Dizem que há uma idade para tudo. Há uma idade em que os seres humanos se passam a locomover sobre duas pernas, por exemplo. Há uma idade em que se perde a primeira dentição (exceptua-se aqui os chungas que também perdem a segunda dentição por desleixo…). Há a idade das borbulhas nojentas (novamente, há pessoas que – mais por falta de higiene do que por outra coisa – também nunca passam desta fase).

E há uma idade que eu já desconfiava que existisse, mas da qual sempre pensei estar muito distante: trata-se da temível Idade da Obra!!

A Idade da Obra determina que qualquer homem (é um fenómeno essencialmente masculino) que passe por uma obra, vala, estrada em construção ou mudança, páre e se detenha a olhar para o evento.

O meu ponto de viragem ocorreu hoje mesmo! Saí do escritório para almoçar e, no curto caminho que me separa do local onde tomo as minhas refeições, ocorria uma escavação para aquilo que julguei ser uma inseminação de cabos eléctricos e telefónicos. Não estava enganado. E como é que eu sei que eram funcionários da Portugal Telecom a instalar cabo? Porque, por algum estranho e quase sobrenatural motivo, eu parei e fiquei a ver os gajos a trabalhar!

Eu já tinha visto coisas destas a acontecer com outros. Rara é a obra de envergadura média que não possua alguns reformados a espreitar, provavelmente à espera de presenciar a descoberta dum filão de petróleo. Mas nunca pensei que me acontecesse tão cedo.

É verdade que ignorei os sinais. Estavam à vista de toda a gente, mas nenhum dos meus ditos amigos teve a bondade de me avisar! Longe vão os tempos em que só ia ao Aki para comprar lâmpadas. Agora, sinto-me estranhamente atraído pelas secções de ferramentas, aparafusadores e geringonças capazes de fazer merdas que nunca hei-de compreender.

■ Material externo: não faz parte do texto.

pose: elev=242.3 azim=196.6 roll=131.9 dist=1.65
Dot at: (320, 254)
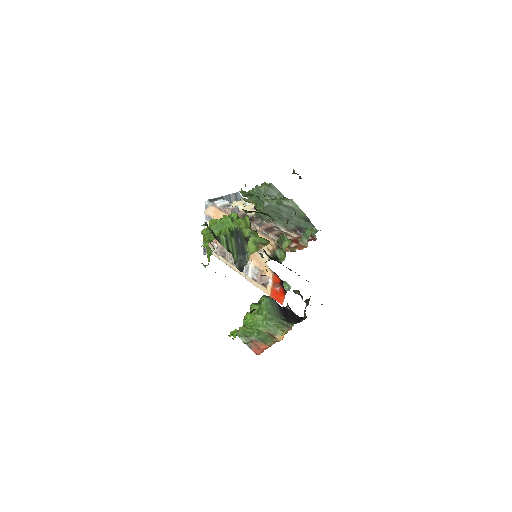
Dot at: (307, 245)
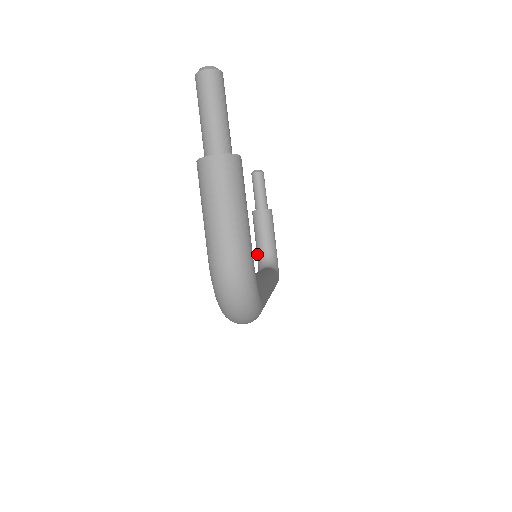
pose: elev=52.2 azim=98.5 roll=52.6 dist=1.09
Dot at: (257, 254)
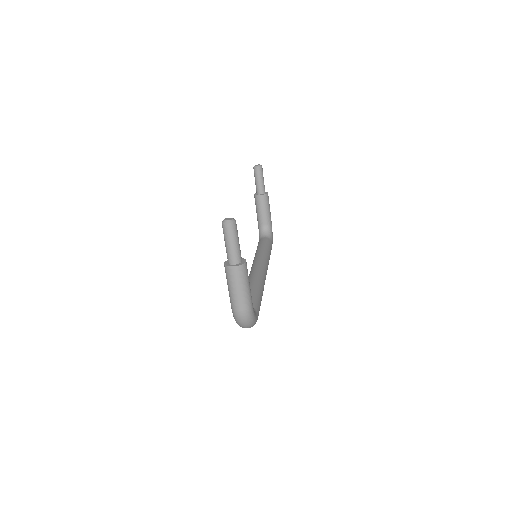
Dot at: (258, 224)
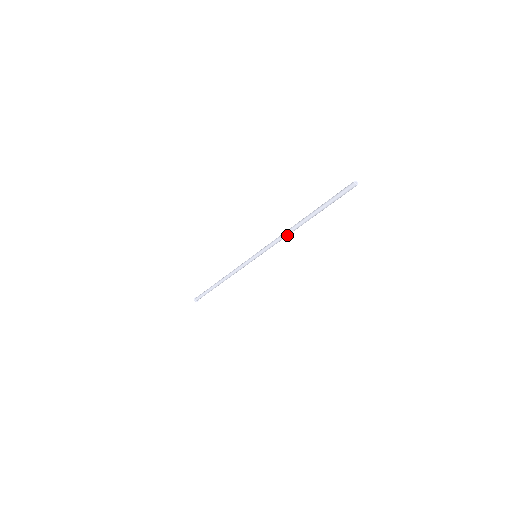
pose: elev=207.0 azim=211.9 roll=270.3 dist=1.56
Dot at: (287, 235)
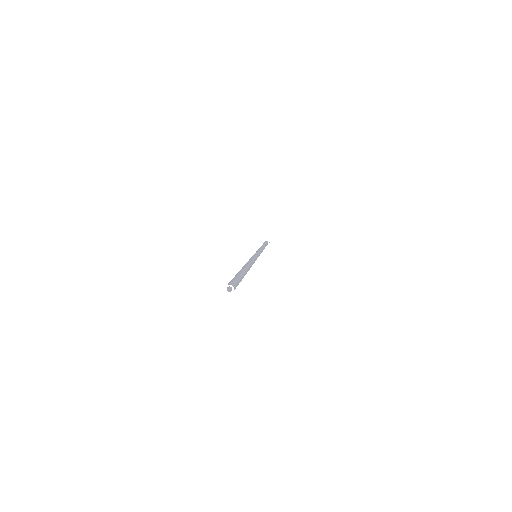
Dot at: occluded
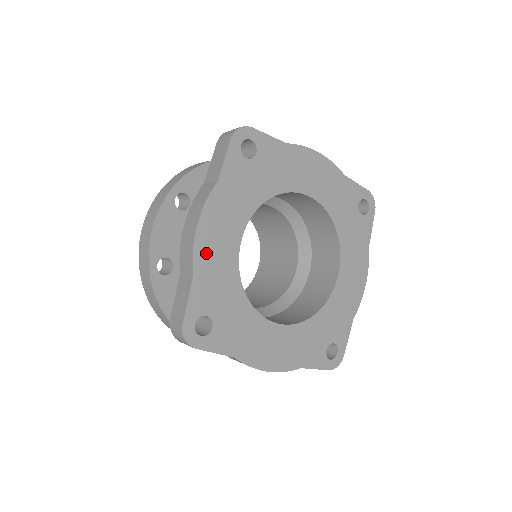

O meu jeito para trabalhos manuais deve ser mais ou menos igual ao jeito que um rinoceronte teria para gerir uma loja da Vista Alegre. No entanto, inúmeras molduras tortas e interruptores fora das paredes ornamentam a minha casa, como pequenos troféus acusativos duma incapacidade que só eu teimo em não ver.

Perguntam vocês “Mas Toscano, tu tens 32 anos fresquinhos e cheios de vida, ainda és um gajo extremamente activo, inteligente, cheio de pinta e com um sex-appeal impressionante. Não achas que estás a exagerar?”. Pois eu acho que não. Há coisas que cada vez mais me atraem. Já não posso conduzir sobre uma ponte sem tentar imaginar como raio é que desviaram o curso da água para lá espetar os pilares. Juro que ando a bater-me pela construção do aeroporto na margem Sul de Lisboa, só para ter o prazer de poder assistir à construção duma nova ponte (ou, se tiver sorte, um túnel)! Até vou marcar uma semana de férias quando a obra estiver para começar, e sou bem capaz de ir para lá abancar numa cadeira de campismo com uma geleira e um boné!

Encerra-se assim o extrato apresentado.